Last week, the government amended the Political Parties Registration Law in a manner that opened the door for both the NLD to re-register and Suu Kyi to run for Parliament, if they so choose. But for Suu Kyi and the NLD to make that decision, and for the international community to determine whether to offer the regime certain rewards for its steps toward reform, all must take a look at the reforms that have yet to be instituted, which far outweigh in number and substance those that have taken place.
In ethnic regions, fighting between ethnic and government forces has continued and in some cases escalated, and the US government and independent human rights groups continue to issue credible reports of ongoing human rights abuses in those areas. Over 1,000 political prisoners remain behind bars for no apparent reason other than to provide the government with bargaining chips for future international carrots. The Constitution remains heavily in favor of the military.
The list of needed reforms would take several editorials to name and explain thoroughly, and for many strong critics, this is enough evidence to conclude that the situation in Burma has changed only on the surface and the steps taken thus far—all of which are not full measures and are easily reversible—are only intended to gain legitimacy rather than materially change the lives of the Burmese people. “You can put lipstick on a pig, but it is still a pig,” they say.
To many foreign governments and observers, however, President Thein Sein’s reform agenda counts and the steps he has taken so far are significant. They say that reforms will be gradual, but they are inevitable unless hardliners lurking in the shadows are allowed to reemerge and force a u-turn from the positive direction the country is heading. In order to keep Burma moving forward, they argue, Thein Sein needs support from the international community and should be rewarded for his efforts thus far.

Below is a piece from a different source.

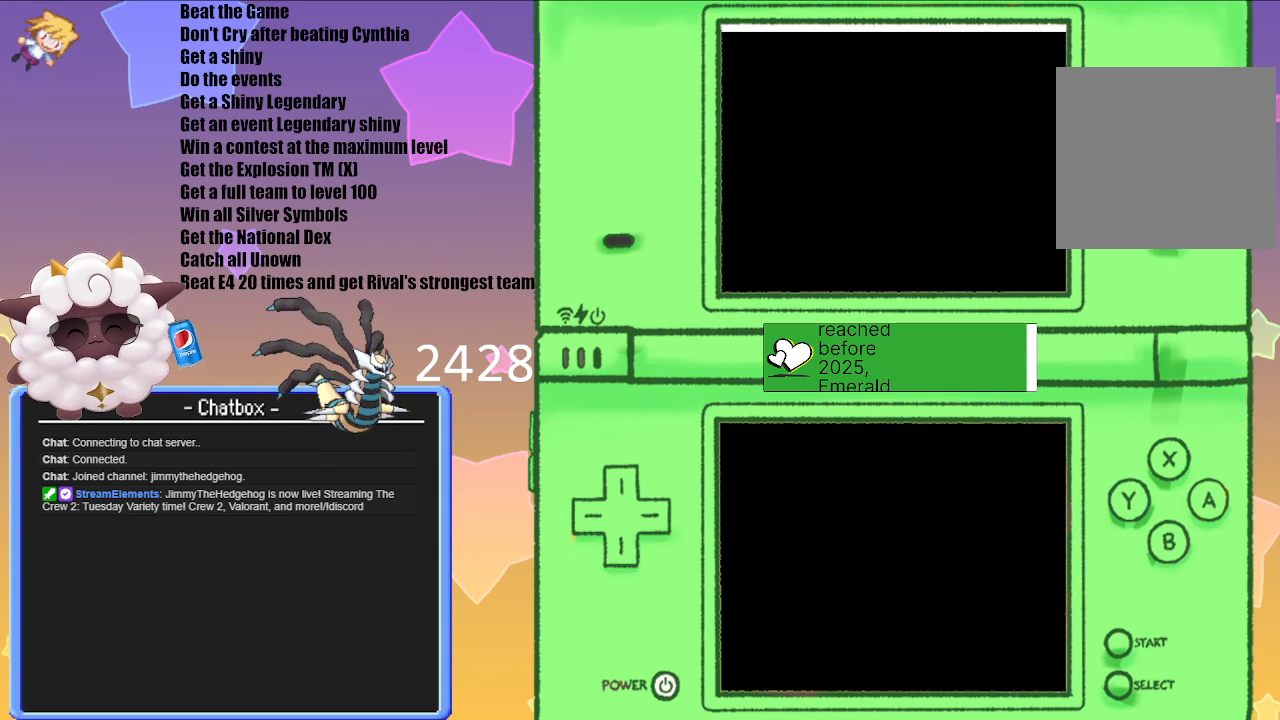
{"buttons": [], "left_stick": "center", "right_stick": "center", "events": []}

Whatever the case, we are convinced that Burma is presently going through a transition, but are unsure about where it will lead. The dilemma is that if the regime is given most of what they want for what they’ve done so far, then the reform process might stop in its tracks and some of the more reversible reforms might be taken away; while on the other hand, if the regime is given no rewards then the hardliners may step in, reassert control and return the country to the dark days of repression under the previous regime. Given this, the rewards “in kind” approach advocated by both Suu Kyi and the US is the best strategy from both a political and negotiating standpoint.
The man to watch is President Thein Sein. He has been the leader in making the conciliatory gestures and small concessions to the public and opposition thus far, and has reaped praise for his efforts. The question is whether he will have the power and political will to go further and institute the serious reforms demanded by the Burmese people and the international community.

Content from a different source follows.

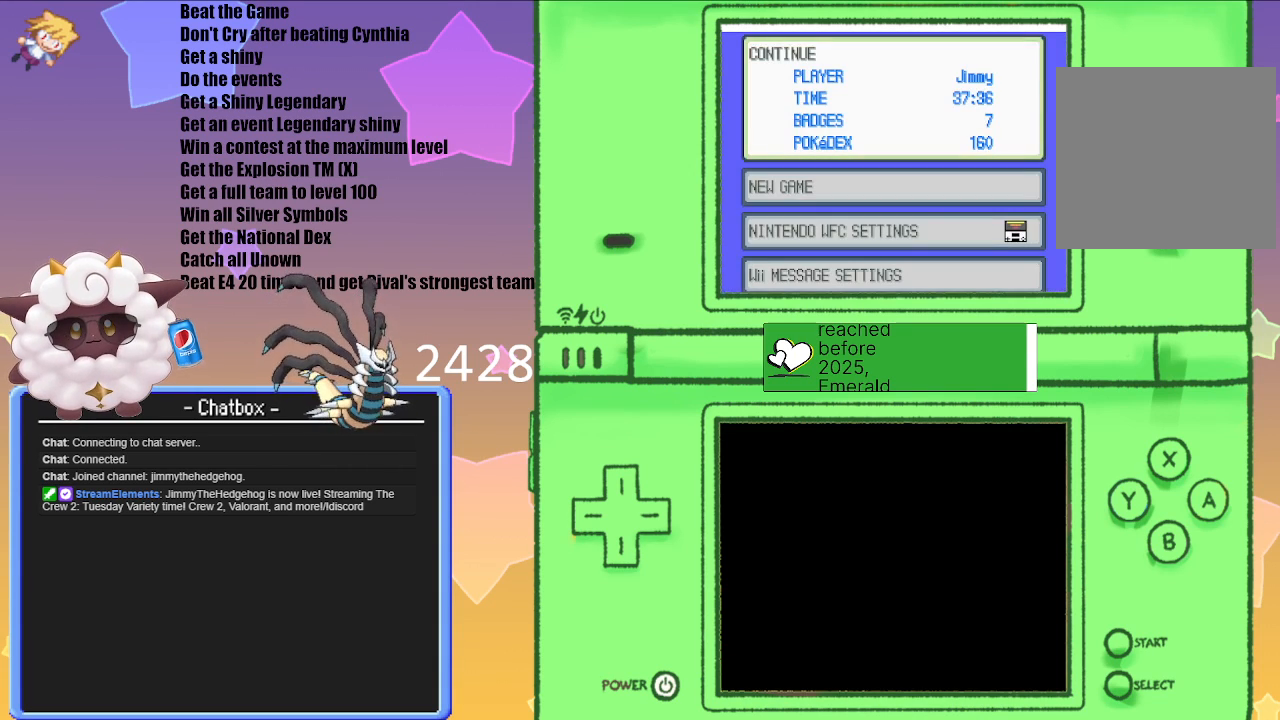
{"buttons": [], "left_stick": "center", "right_stick": "center", "events": []}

The required reforms are not only in the political field, but also in the social, economic, health and education sectors. Hopefully, Thein Sein and the rest of the government leaders will realize that the country has enormous untapped potential if it is able to make the required changes and re-integrate into the regional and world community. Therefore it is in the government leaders’ own best interests, as well as the Burmese people’s, to make the changes demanded of them.
On the occasion of the one-year anniversary of the rigged election, we recognize and appreciate the steps that have been taken by Thein Sein’s government thus far that go beyond what most thought possible when the polls had closed. But many more concrete and meaningful reforms are still needed if the president wants to demonstrate that his words are serious and he is truly listening to the opinion of the Burmese people.
When that day arrives, we will give Thein Sein our full kudos. Until that time, we will keep them in hopeful reserve.